Fast Forward: Electrons vs. Photons

Maximum PC Staff

I’ve seen the light, and it’s dark. Intel’s new Thunderbolt technology, formerly code-named Light Peak, is making its debut as something more like Copper Peak. Instead of the futuristic fiber-optic cables we were promised, we’re getting plain old copper cables that would be passably familiar to Thomas Edison.

Score another victory for electrons. They may be tiny, but they’re wiry. (Ahem.) Not easily will they be shoved aside by photons (which, after all, are massless). Someday, fiber optics will replace most of our copper, but that day has not yet arrived.

Who snuffed out the light in Light Peak? One culprit is Intel’s intrepid Light Peak engineering team, which managed to wring more throughput from copper than expected. Thunderbolt combines PCI Express with DisplayPort on a single serial cable with two bidirectional channels, providing 10 gigabits per second per channel. That performance matches Intel’s initial goal for an optical cable.
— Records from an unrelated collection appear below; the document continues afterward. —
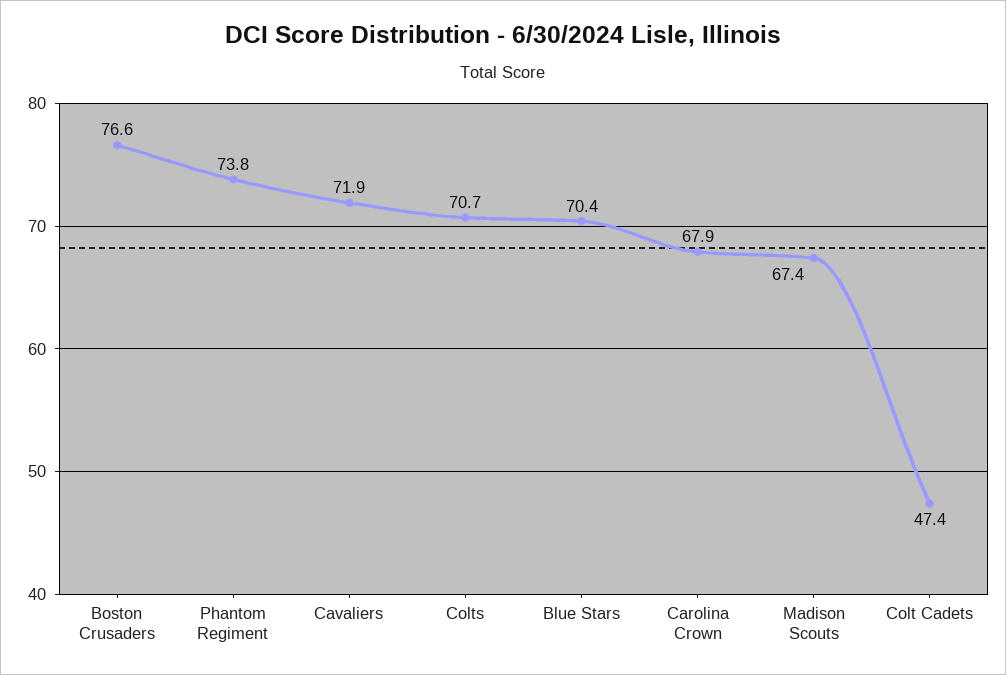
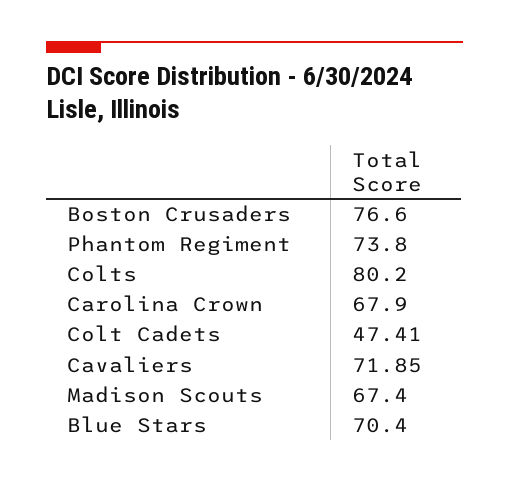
  {
    "Boston Crusaders": 76.6,
    "Phantom Regiment": 73.8,
    "Cavaliers": 71.85,
-   "Colts": 70.7,
+   "Colts": 80.2,
    "Blue Stars": 70.4,
    "Carolina Crown": 67.9,
    "Madison Scouts": 67.4,
    "Colt Cadets": 47.41
  }

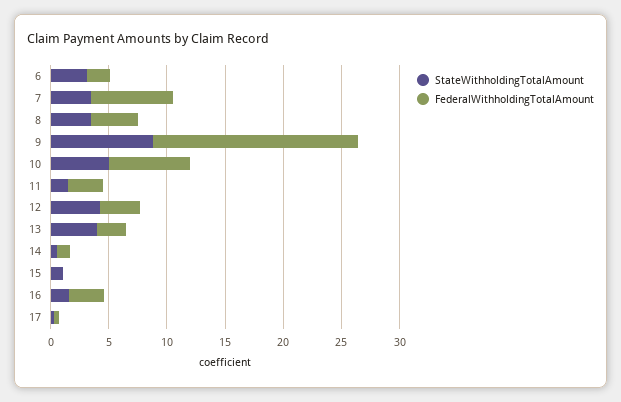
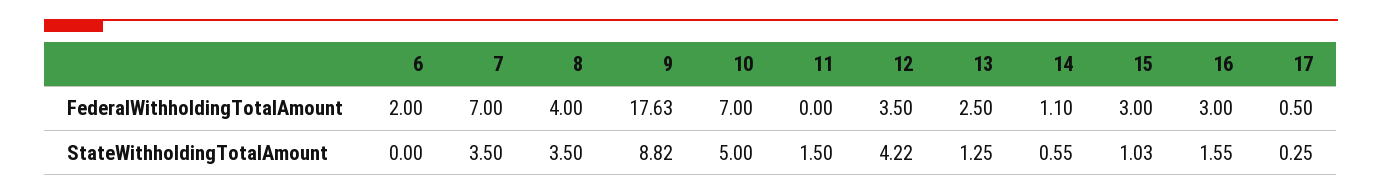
  {
    "StateWithholdingTotalAmount": {
-     "6": 3,
+     "6": 0,
      "7": 3.5,
      "8": 3.5,
      "9": 8.82,
      "10": 5,
      "11": 1.5,
      "12": 4.22,
-     "13": 4,
+     "13": 1.25,
      "14": 0.55,
      "15": 1.03,
      "16": 1.55,
      "17": 0.25
    },
    "FederalWithholdingTotalAmount": {
      "6": 2,
      "7": 7,
      "8": 4,
      "9": 17.63,
      "10": 7,
-     "11": 3,
+     "11": 0,
      "12": 3.5,
      "13": 2.5,
      "14": 1.1,
-     "15": 0,
+     "15": 3,
      "16": 3,
      "17": 0.5
    }
  }

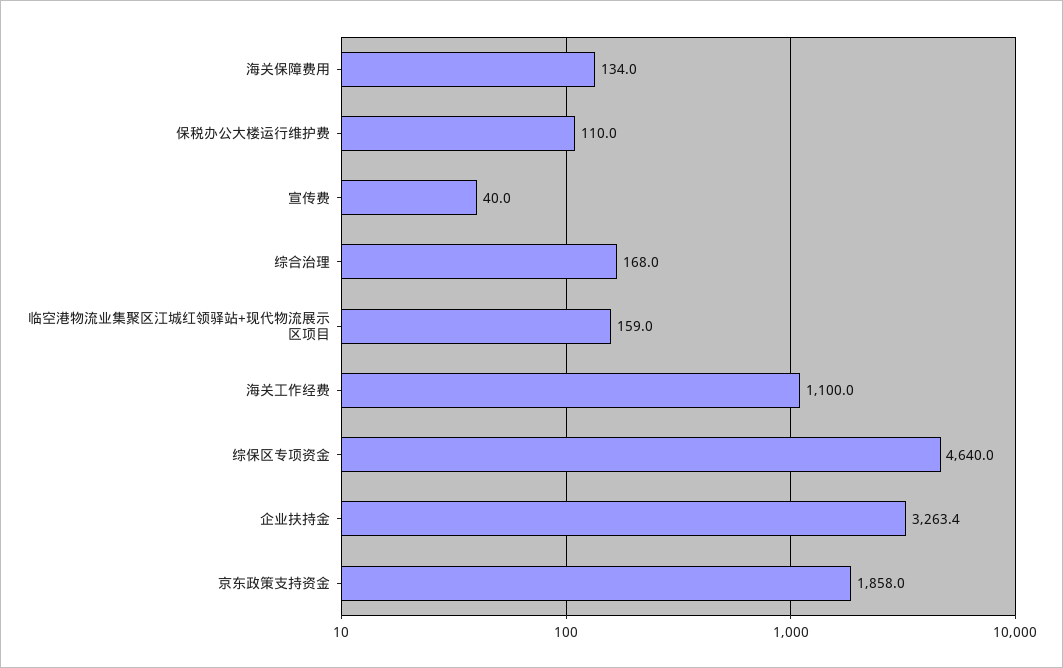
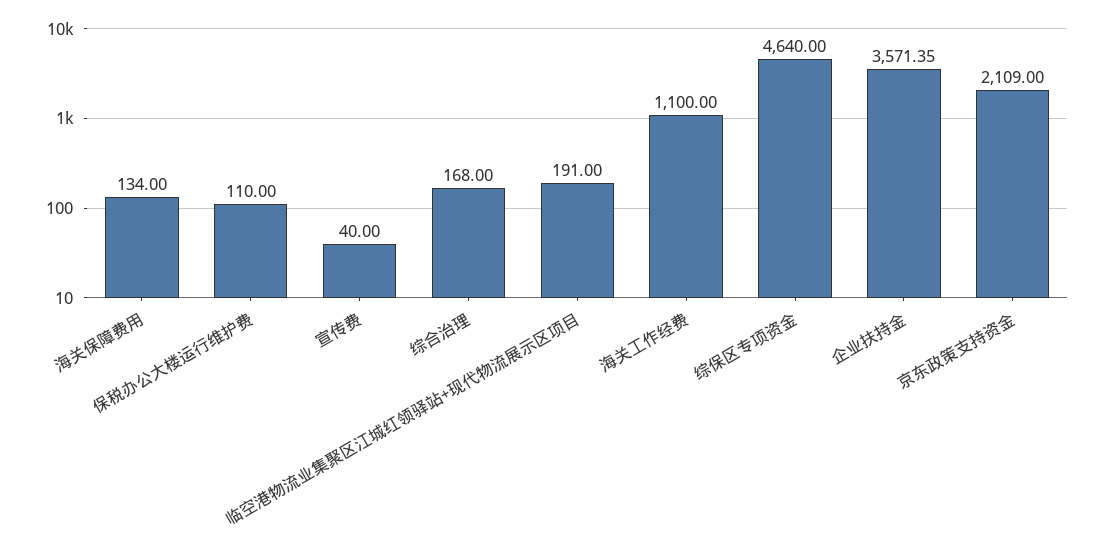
  {
    "海关保障费用": 134,
    "保税办公大楼运行维护费": 110,
    "宣传费": 40,
    "综合治理": 168,
-   "临空港物流业集聚区江城红领驿站+现代物流展示区项目": 159,
+   "临空港物流业集聚区江城红领驿站+现代物流展示区项目": 191,
    "海关工作经费": 1100,
    "综保区专项资金": 4640,
-   "企业扶持金": 3263.4,
+   "企业扶持金": 3571.35,
-   "京东政策支持资金": 1858
+   "京东政策支持资金": 2109
  }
Such speeds are not new for copper—10-gigabit Ethernet has been around for years—but sustaining that performance over long cables without data errors is difficult. Consequently, Thunderbolt’s copper cables are limited to about 3 meters. For longer runs, Intel will introduce extended optical cables later this year.
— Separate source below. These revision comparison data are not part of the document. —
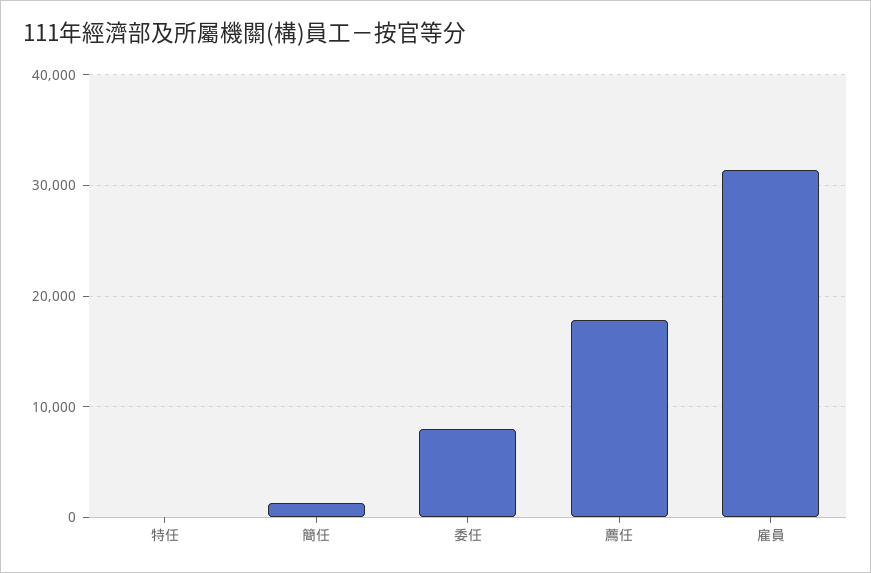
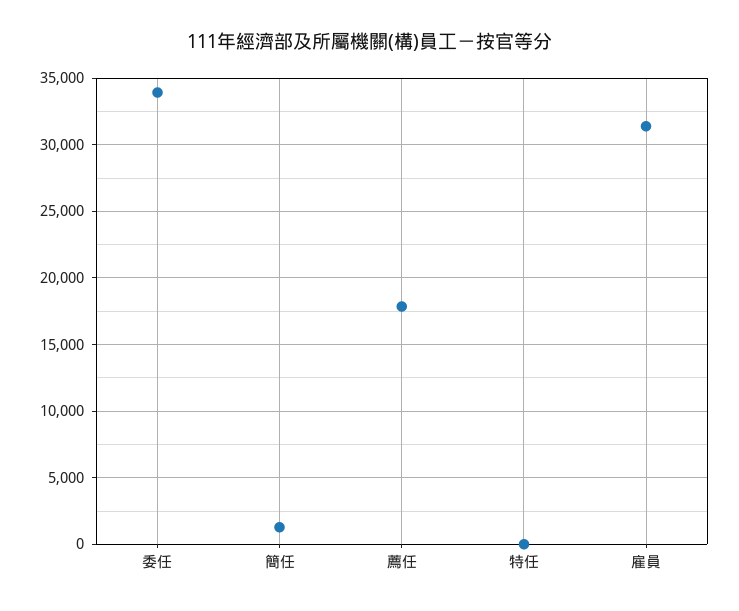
  {
    "特任": 0,
    "簡任": 1500,
-   "委任": 8000,
+   "委任": 34000,
    "薦任": 18000,
    "雇員": 31500
  }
The other culprit working against photons is cost. Electrical connections are cheaper than optical connections, which matters a lot to the PC industry’s razor-thin profit margins. It’s not that copper wire is cheaper than glass fiber. It’s that photons can’t replace electrons entirely. Microprocessors and memory chips are electrical circuits, which need electrons. Although optical cables can carry data signals as photons, each cable termination requires a special interface chip that converts photons into electrons or vice versa.

It turns out that Intel is the only source for Thunderbolt interface chips, because Thunderbolt is Intel’s proprietary technology. It’s a “standard” only in the sense that anyone can implement Thunderbolt on a computer, display, or peripheral—if they buy the chips from Intel. Lack of competition tends to keep costs higher.

Thunderbolt is more thunder and less lightning than many people expected. Still, it’s an important step toward a photonic future.